1. For all the saints, who from their labours rest,
Who Thee by faith before the world confessed,
Thy Name, O Jesu, be forever blessed.
Alleluia, Alleluia!

2. Thou wast their Rock, their Fortress and their Might;
Thou, Lord, their Captain in the well fought fight;
Thou, in the darkness drear, their one true Light.
Alleluia, Alleluia!

3. For the Apostles’ glorious company,
Who bearing forth the Cross o’er land and sea,
Shook all the mighty world, we sing to Thee:
Alleluia, Alleluia!

4. O may Thy soldiers, faithful, true and bold,
Fight as the saints who nobly fought of old,
And win with them the victor’s crown of gold.
Alleluia, Alleluia!

5. For the Evangelists, by whose blest word,
Like fourfold streams, the garden of the Lord,
Is fair and fruitful, be Thy Name adored.
Alleluia, Alleluia!

6. For Martyrs, who with rapture-kindled eye,
Saw the bright crown descending from the sky,
And seeing, grasped it, Thee we glorify.
Alleluia, Alleluia!

7. O blest communion, fellowship divine!
We feebly struggle, they in glory shine;
Yet all are one in Thee, for all are Thine.
Alleluia, Alleluia!

8. And when the strife is fierce, the warfare long,
Steals on the ear the distant triumph song,
And hearts are brave, again, and arms are strong.
Alleluia, Alleluia!

9. The golden evening brightens in the west;
Soon, soon to faithful warriors comes their rest;
Sweet is the calm of paradise the blessed.
Alleluia, Alleluia!

10. But lo! there breaks a yet more glorious day;
The saints triumphant rise in bright array;
The King of glory passes on His way.
Alleluia, Alleluia!

11. From earth’s wide bounds, from ocean’s farthest coast,
Through gates of pearl streams in the countless host,
Singing to Father, Son and Holy Ghost:
Alleluia, Alleluia!

Some versions substitute "far off we hear" for "steals on the ear" (verse 8).

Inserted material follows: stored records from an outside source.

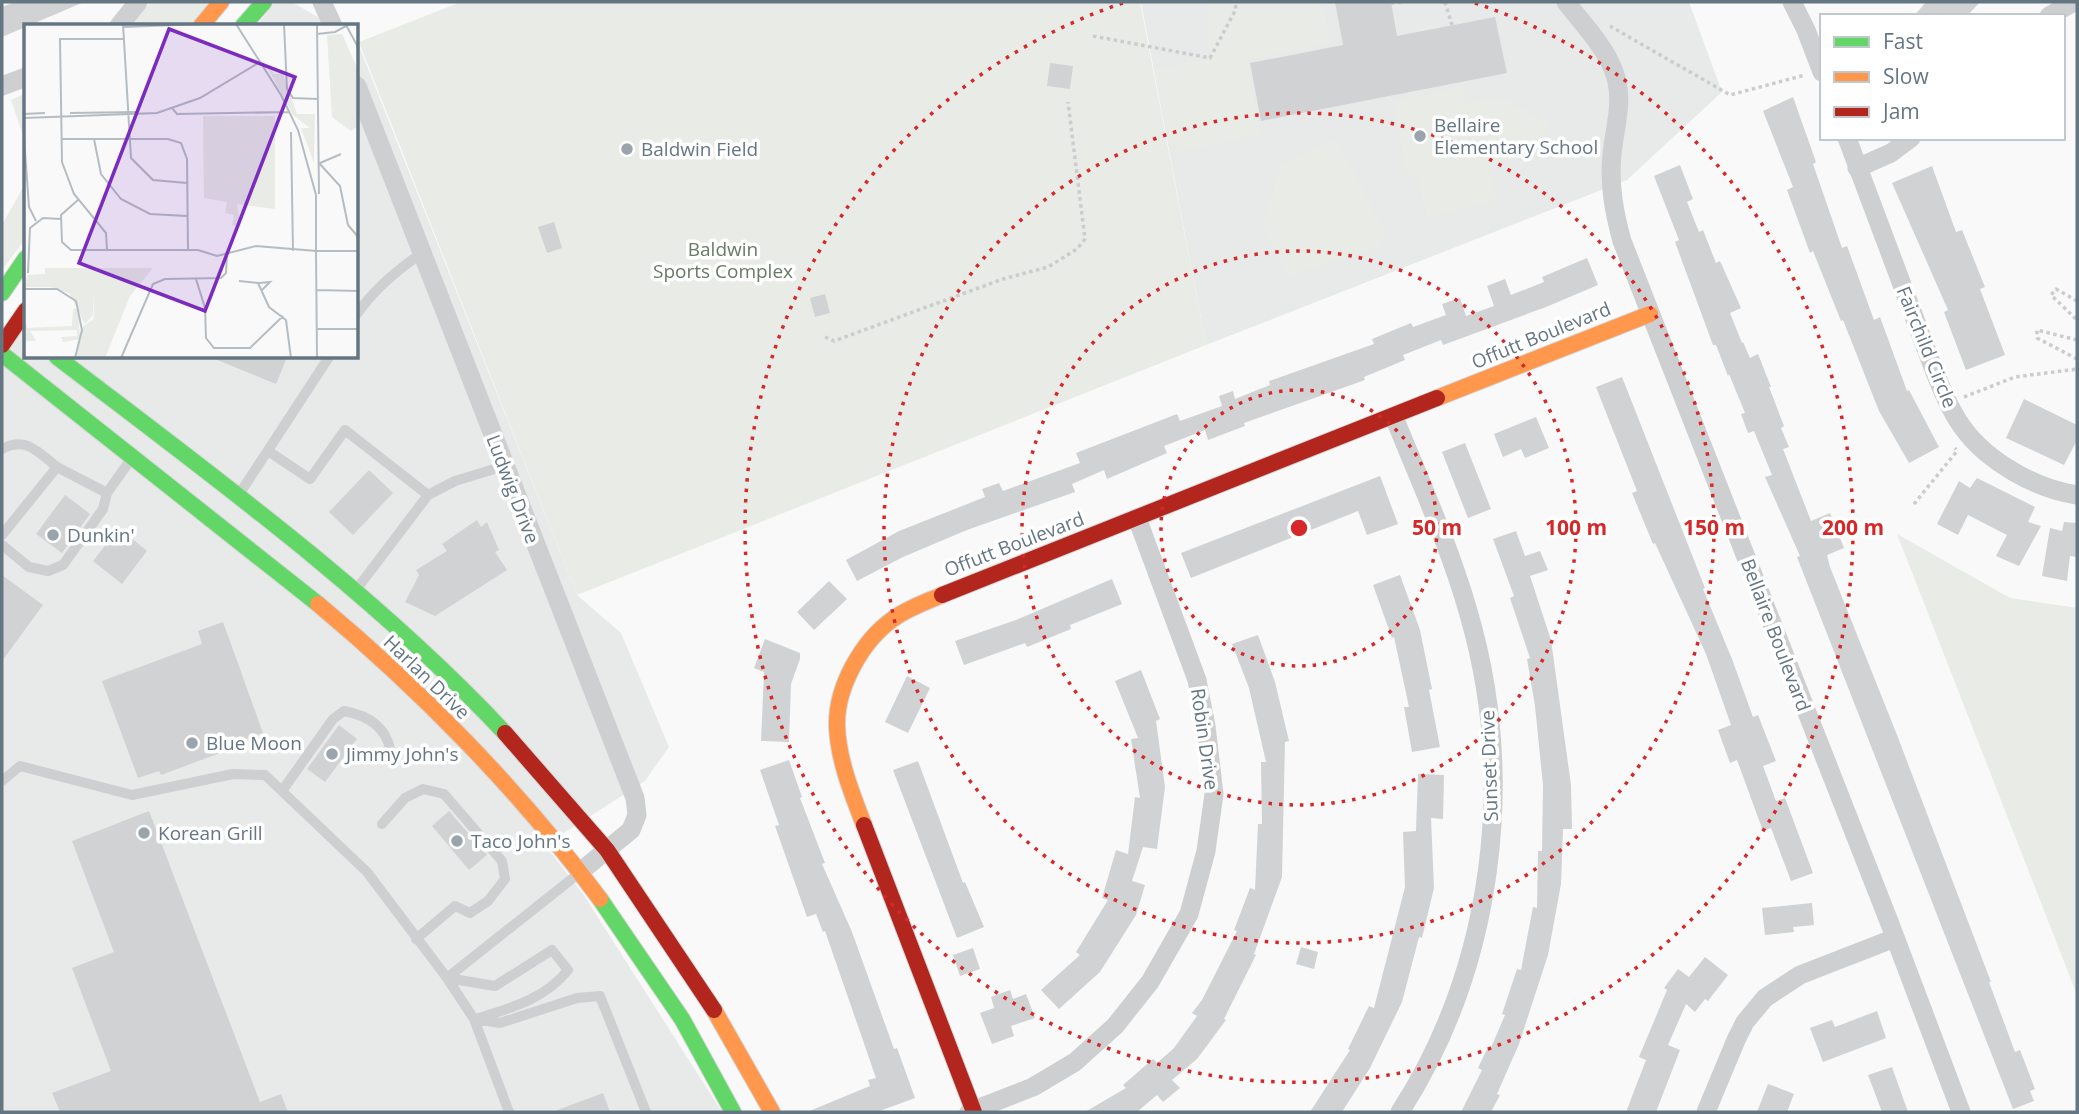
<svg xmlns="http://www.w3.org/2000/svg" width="2079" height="1114" viewBox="0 0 2079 1114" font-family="'Open Sans',sans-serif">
<rect width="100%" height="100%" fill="#f9f9f9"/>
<path fill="#e8e9e9" d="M275,2h17l41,24h-76z
M1141,2h548l33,90 -95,88 -421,165z
M357,41l220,554 44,38 48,114 -24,34 -100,64 38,49 139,218h-720v-781l24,2v24h331z"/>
<path fill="#e8ebe6" d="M150,2h60l-20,24h-60z
M461,2h679l66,343 -629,250 -218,-553z
M1217,2h105l8,41 -84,18 15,73 -89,20 -18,-84 55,-12 -3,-53z
M1462,86l3,17 36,-6 49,27 -14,27 -48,15 8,34 -69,18 -9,-41 -13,-5 -11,-71z
M26,93v51l-15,-44z
M1337,139l49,95 -7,13 -90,30 -27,-52 19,-62z
M26,182v56l-24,32v-45z
M1897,534l113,64 67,10v387z"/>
<path fill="#d0d2d3" d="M15,2h69l-82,35v-30z
M1335,2h56l6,34 98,-19 12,56 -246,48 -11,-58 93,-18z
M1926,2h54l-13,14h-53z
M1050,63l23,3 -3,23 -23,-3z
M1793,97l23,65 -3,2 29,84 5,-2 27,74 6,-3 27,74 2,-1 30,57 -30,16 -30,-52 -36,-91 -2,1 -28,-70 -3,2 -23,-63 6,-3 -30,-76z
M1680,165l13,34 -6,3 12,30 4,-2 13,33 4,-2 21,47 -11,5 12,30 1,-1 7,16 8,-4 13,33h-2l15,39 -3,2 8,19 -6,2 28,72 19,-8 14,35 -17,7 3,12 67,168 94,247h-2l26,70 5,-2 15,39 -5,2 4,10 -21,8 -216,-552 3,-1 -35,-79 7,-2 -18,-44 -6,2 -7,-19 4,-1 -16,-39 -1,2 -12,-31h-3l-38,-103 4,-2 -25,-64z
M1932,166l24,66 6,-2 23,57 -5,2 25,66 -39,15 -22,-58 4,-2 -56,-127z
M554,222l8,26 -15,5 -9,-26z
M1587,258l11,27 -52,22 -103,38 -2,-5 -38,15 2,5 -41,17 1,3 -121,43 1,3 -37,14 -3,-10 -41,16 3,7 -60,26 -3,-9 -32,14 3,8 -108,38 -64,27 -46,24 -11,-21 53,-29 86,-34 -3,-8 17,-6 4,8 77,-28 -4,-10 101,-39 3,7 42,-15 -3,-10 14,-5 2,8 35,-14 -1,-4 105,-37 -2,-5 39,-16 2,4 33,-12 -4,-11 18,-6 6,18 28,-10 -7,-20 18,-7 6,16 33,-13 -2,-5z
M825,294l5,19 -15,4 -5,-19z
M210,357h77l-11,27z
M1622,377l83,211 -2,1 29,70 21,58 5,-2 18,46 -13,5 13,35 9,-3 28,75 -22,8 -20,-53 -8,3 -26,-71 -7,3 -12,-33 13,-5 -25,-71 -51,-111 -2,1 -21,-51 5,-2 -41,-104z
M2024,399l53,26v15l-13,25 -58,-27z
M1536,417l13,31 -24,10 -4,-9 -18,8 -9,-23z
M1465,443l26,66 -23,9 -26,-66z
M369,470l24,23 -40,42 -24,-23z
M1380,476l18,48 -31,11 -9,-24 -167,67 -10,-25z
M1977,478l58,29 -7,15 13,4 -22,40 -23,-10 11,-21 -39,-20 -10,20 -21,-11 22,-43 11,7z
M65,495l25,19 -28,39 -26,-19z
M477,520l4,7 6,-5 12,28 -4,2 12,18 -72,46 -30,-14 14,-27 -3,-5 31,-19 -5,-7z
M2064,522l13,1v34l-7,-1 -3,25 -25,-5 8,-48 12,3z
M119,528l28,23 -25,33 -29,-23z
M1516,531l9,25 15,-5 8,19 -18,6 21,64 20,145 1,44h-9l-2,55 -13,71 -29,89 -22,50 3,1 -9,17h-30l21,-42 -4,-2 9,-19 3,1 15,-35 -3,-1 15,-45 4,1 12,-63 4,1 1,-57h4l1,-66 -8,-79 -8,-47 3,-1 -20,-60 4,-2 -21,-57z
M2,575l41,30 -41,56z
M1400,575l20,55 12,59 -3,1 11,57 -28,5 -8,-45h5l-15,-70 -2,1 -19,-53z
M1112,579l10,25 -52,21 1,4 -44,18 -2,-4 -61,22 -9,-24 61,-21z
M829,581l18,18 -33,31 -17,-18z
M223,622l40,111 -29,10 2,4 -75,28 -2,-4 -21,7 -36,-97 100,-37 -4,-13z
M1258,635l17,47 14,59 -4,1 -3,135 -28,77 2,1 -32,64 2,1 -29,39 -25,21 8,8 -17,14 -6,-7 -20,17h-52l41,-24 -3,-3 30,-26 4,4 17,-15 23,-32 -5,-3 10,-13 35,-69 -3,-1 16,-42 5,2 3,-66h4l-1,-62h5l-17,-74 -17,-44z
M765,639l35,14v6l-9,25 -2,58 -28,-1 3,-69 -10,-4z
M1141,670l19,49 -4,2 9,66 -8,62 -14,-2 -11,34 13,4 -9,30 -36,57 -41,37 -18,-19 39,-35 -4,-3 32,-52 -6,-2 14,-48 12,4 7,-57 5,1 -9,-59 7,-1 -23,-57z
M907,676l23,12 -22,45 -23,-11z
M339,725l18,14 -32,43 -18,-13z
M789,760l13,37 -2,1 25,65 -3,1 30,68 42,117 3,-1 18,50 -38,14h-70l63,-26 -2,-6 8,-2 -51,-147 -2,1 -7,-18 -9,3 -32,-91 4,-1 -19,-55z
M918,761l45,122 2,-1 19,45 -27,11 -64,-168z
M1418,774l26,1 -1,44 -12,-1 3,70 -12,50 -3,-1 -17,65 -32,66 -28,44h-32l40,-62 -2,-1 21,-43 5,2 31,-121 -2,-55 13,-1z
M149,811l111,291 21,-8 7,18h-228l-8,-19 59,-22 -39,-103 42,-16 -42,-111z
M449,811l38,44 -18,15 -37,-44z
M1812,903l2,22 -21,2 1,5 -29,3 -3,-27z
M1301,947l17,5 -4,17 -18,-5z
M973,948l7,21 -20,7 -7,-21z
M1705,957l23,18 -20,26 -3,-2 -10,13 -9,-8 -18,41 12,5 -24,62h-30l20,-52 -7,-3 28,-67 -3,-2 14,-19 11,8z
M1010,990l3,9 13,-5 9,24 -24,8 3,10 -22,8 -12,-31 14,-5 -3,-11z
M1877,1011l9,27 -63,24 -13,-34 22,-8 3,7z
M1892,1067l16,45h-26l-14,-37z
M1768,1084l26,10 -7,18h-30z
M603,1093l7,19h-54l-1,-1z"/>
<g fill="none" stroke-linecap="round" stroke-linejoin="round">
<g stroke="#d5d6d7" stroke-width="18">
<path id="fast" d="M243,26l21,-24
M2,293l24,-35
M2,354l316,250
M57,357c153,117 317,236 448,376
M600,899l82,120 51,93"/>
</g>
<g stroke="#d5d6d7" stroke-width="18">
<path id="slow" d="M201,26l20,-24
M1437,398l213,-84
M318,604c102,85 203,188 282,295
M864,825c-12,-31 -26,-66 -27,-99 -1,-39 25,-85 56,-107 15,-11 33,-17 49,-24
M714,1010l58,102"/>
</g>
<g stroke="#d5d6d7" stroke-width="18">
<path id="jam" d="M2,345l24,-35
M942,595l495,-197
M505,733l102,117 107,160
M864,825l110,287"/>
</g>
<path stroke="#cbcccd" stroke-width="3.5" stroke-dasharray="3.5 3.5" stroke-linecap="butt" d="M1445,2l7,23
M1391,3l14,-1
M1610,26l120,69 75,-20
M1093,36l117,22 26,-49 -1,-7
M2077,301l-21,-12 -5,6 26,25
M825,337l9,4 169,-62 45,-12 29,-18 8,-10 -17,-137
M2077,340l-40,-10v8l40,21
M1964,397l51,-20 62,-8
M1914,504l43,-53 -2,-3"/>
<path stroke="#cecfd0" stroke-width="10" d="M357,314c17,-25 40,-44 65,-61
M2,449c24,-13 36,3 55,18
M268,451l42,28 35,-49 83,65
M240,493l89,-136
M2,535l55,-68 50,26 24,-34
M2,545l27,22 19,4 15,-6 40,-56 4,-16
M356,590l72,-95 27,-14 49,-15
M2,781l18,-15 112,29 101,-21 32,1 102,97 80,106 27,41 35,93
M282,791l51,-72 11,-8c22,4 41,14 46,38
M382,824l23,-26 18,-9 21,5 58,67 3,18 -17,22 -18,12 -15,-7 -39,33
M447,978l48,8 57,-36 16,20c-23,29 -57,38 -92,49
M447,978l131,-104
M474,1019l26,4 77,-25 23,-2 46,116"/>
<path stroke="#cecfd0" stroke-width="19" d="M322,2l11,24
M1566,2c16,21 37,42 47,67 12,29 2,56 -1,85 -3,31 2,58 10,87l268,683 71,188
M1792,2l14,28 16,42
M2049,16l25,-14
M119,26l19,-24
M2,86l24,-9
M357,86l278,712 2,17 -6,15 -51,42
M1847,138l87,232c8,20 16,40 29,58 25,34 73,61 114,67
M1857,168l34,-15 20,-15
M1394,417c26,64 55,128 74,194 49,166 26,355 -68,501
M969,1112l64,-25 42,-25 40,-36 35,-44 39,-68 17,-63 8,-57 -8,-68 -9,-46 -60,-162
M1706,1112l30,-72 9,-18 20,-24 35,-23 95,-37"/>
<use href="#fast" stroke="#63d668" stroke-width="16"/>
<use href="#slow" stroke="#ff974d" stroke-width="16"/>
<use href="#jam" stroke="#b3261e" stroke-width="16"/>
</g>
<g fill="none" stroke="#d62828" stroke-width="3.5" stroke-dasharray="3.5 7">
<circle cx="1299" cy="528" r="138"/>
<circle cx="1299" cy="528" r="277"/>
<circle cx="1299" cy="528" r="415"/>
<path d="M1475 3A554 554 0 1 1 1123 3"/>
</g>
<g fill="#99a4ac" stroke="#fff" stroke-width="2.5">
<circle cx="1420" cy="136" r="7"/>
<circle cx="627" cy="149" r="7"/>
<circle cx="53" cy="535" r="7"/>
<circle cx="192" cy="743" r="7"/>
<circle cx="332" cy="754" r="7"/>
<circle cx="144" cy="833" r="7"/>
<circle cx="457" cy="841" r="7"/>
</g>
<g text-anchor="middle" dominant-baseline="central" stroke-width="7" stroke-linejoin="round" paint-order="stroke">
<g font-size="19" fill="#657683" stroke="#fff" text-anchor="start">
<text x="1434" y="125">Bellaire<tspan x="1434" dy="22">Elementary School</tspan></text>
<text x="641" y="149">Baldwin Field</text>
<text x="67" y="535">Dunkin'</text>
<text x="206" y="743">Blue Moon</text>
<text x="346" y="754">Jimmy John's</text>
<text x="158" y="833">Korean Grill</text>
<text x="471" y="841">Taco John's</text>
</g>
<g font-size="19" fill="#687a64" stroke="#fff">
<text x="723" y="249">Baldwin<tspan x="723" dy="22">Sports Complex</tspan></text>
</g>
<g font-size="19" fill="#657683" stroke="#fff">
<text transform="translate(1541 335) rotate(-22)">Offutt Boulevard</text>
<text transform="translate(1927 347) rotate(68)">Fairchild Circle</text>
<text transform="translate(513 489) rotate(69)">Ludwig Drive</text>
<text transform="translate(1014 544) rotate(-21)">Offutt Boulevard</text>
<text transform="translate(1776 635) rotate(69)">Bellaire Boulevard</text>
<text transform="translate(427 677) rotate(44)">Harlan Drive</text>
<text transform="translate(1205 739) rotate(82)">Robin Drive</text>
<text transform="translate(1489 766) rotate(-92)">Sunset Drive</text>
</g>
</g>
<g transform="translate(24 24)">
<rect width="334" height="334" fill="#f9f9f9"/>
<path d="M318,10l16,36v56l-7,5 -19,-14 -5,-82zM240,37l10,13h9l14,40h18l-1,49 -13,-35h9l-17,-13zM179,92h72v93l-38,-5 4,23 -9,-2 2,-10 -9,-2 2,-11 -23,-4zM21,244h108l-23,28 -25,62h-29l7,-32 10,-6 1,-5 -1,-24v24l-8,9 -16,-31 -19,-6h-26l4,-12 17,-1zM49,285h5l2,30 -17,3 -2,-5 16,-1v-6l-47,1 6,10h-10l-2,-26 3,13 45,-2z" fill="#e8ebe6"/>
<path fill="none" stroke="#b5bdc3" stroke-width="2" d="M99,0l8,134 22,22 34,3M212,0l45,71 17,35 18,65v56h43M260,0l3,65 6,9 25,1M293,0l2,170M322,1l13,24M99,3l79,-3M293,10l18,-2 15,-8M148,84l5,6 112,-2M46,89l66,-1M0,90l21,-1M0,94l133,-5 43,-15 60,-36M267,108l2,119M0,114l5,69 7,14M37,115h107l13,4 6,16 1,90M70,115l7,35 20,25 29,15 37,2M295,139l21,23 8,39 11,13M296,139l21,-9M54,176l-17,15 1,27 9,8h127l19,6 39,-10 60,5 1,107M83,226l-1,-17 -32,-39 -12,-32 -2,-123h63M4,249l2,-45 13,-10 18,1M172,255l9,29 1,30 8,10h36l33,-32M215,257l19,2 11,24 17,13 5,38M235,259l11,-1 -8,8M0,265h33l19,12 6,29 -7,28M292,266l43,1M293,305h42M97,334l32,-74 12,-5 56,-1 5,-5 1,-20"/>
<path fill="#7b2cbf" fill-opacity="0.15" stroke="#7b2cbf" stroke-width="3.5" d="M145,5l126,48 -90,234 -126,-48z"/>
<rect width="334" height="334" fill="none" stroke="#657683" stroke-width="3.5"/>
</g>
<circle cx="1299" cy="528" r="10" fill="#d62828" stroke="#fff" stroke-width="3.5"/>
<g font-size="21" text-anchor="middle" font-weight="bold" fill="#d62828" stroke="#fff" stroke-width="7" stroke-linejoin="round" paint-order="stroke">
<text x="1437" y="535">50 m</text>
<text x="1576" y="535">100 m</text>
<text x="1714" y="535">150 m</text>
<text x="1853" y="535">200 m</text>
</g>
<rect width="2079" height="1114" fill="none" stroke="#657683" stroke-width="7"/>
<rect x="1820" y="14" width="245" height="126" fill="#ffffff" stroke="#c1c8cd" stroke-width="2"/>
<rect x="1834" y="37" width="35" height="10" fill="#63d668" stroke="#c1c8cd" stroke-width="2"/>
<text x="1883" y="49" font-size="21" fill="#657683">Fast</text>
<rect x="1834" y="72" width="35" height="10" fill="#ff974d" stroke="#c1c8cd" stroke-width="2"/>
<text x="1883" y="84" font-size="21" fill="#657683">Slow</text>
<rect x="1834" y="107" width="35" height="10" fill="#b3261e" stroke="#c1c8cd" stroke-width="2"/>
<text x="1883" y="119" font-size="21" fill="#657683">Jam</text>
</svg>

There are other minor variations as well. Most renditions omit verses 3, 5 and 6.

== Use in German ==
On a request by German composer Heinz Werner Zimmermann, Anna Martina Gottschick wrote a hymn "Herr, mach uns stark" (Lord make us strong [in courage to confess you]) to the "Sine nomine" tune in 1972, because the composer wanted to make it available for German church singing. Her hymn is intended for the end of the liturgical year. The version in German Protestant and Catholic hymnals closes with a stanza which Jürgen Henkys translated from "For All the Saints".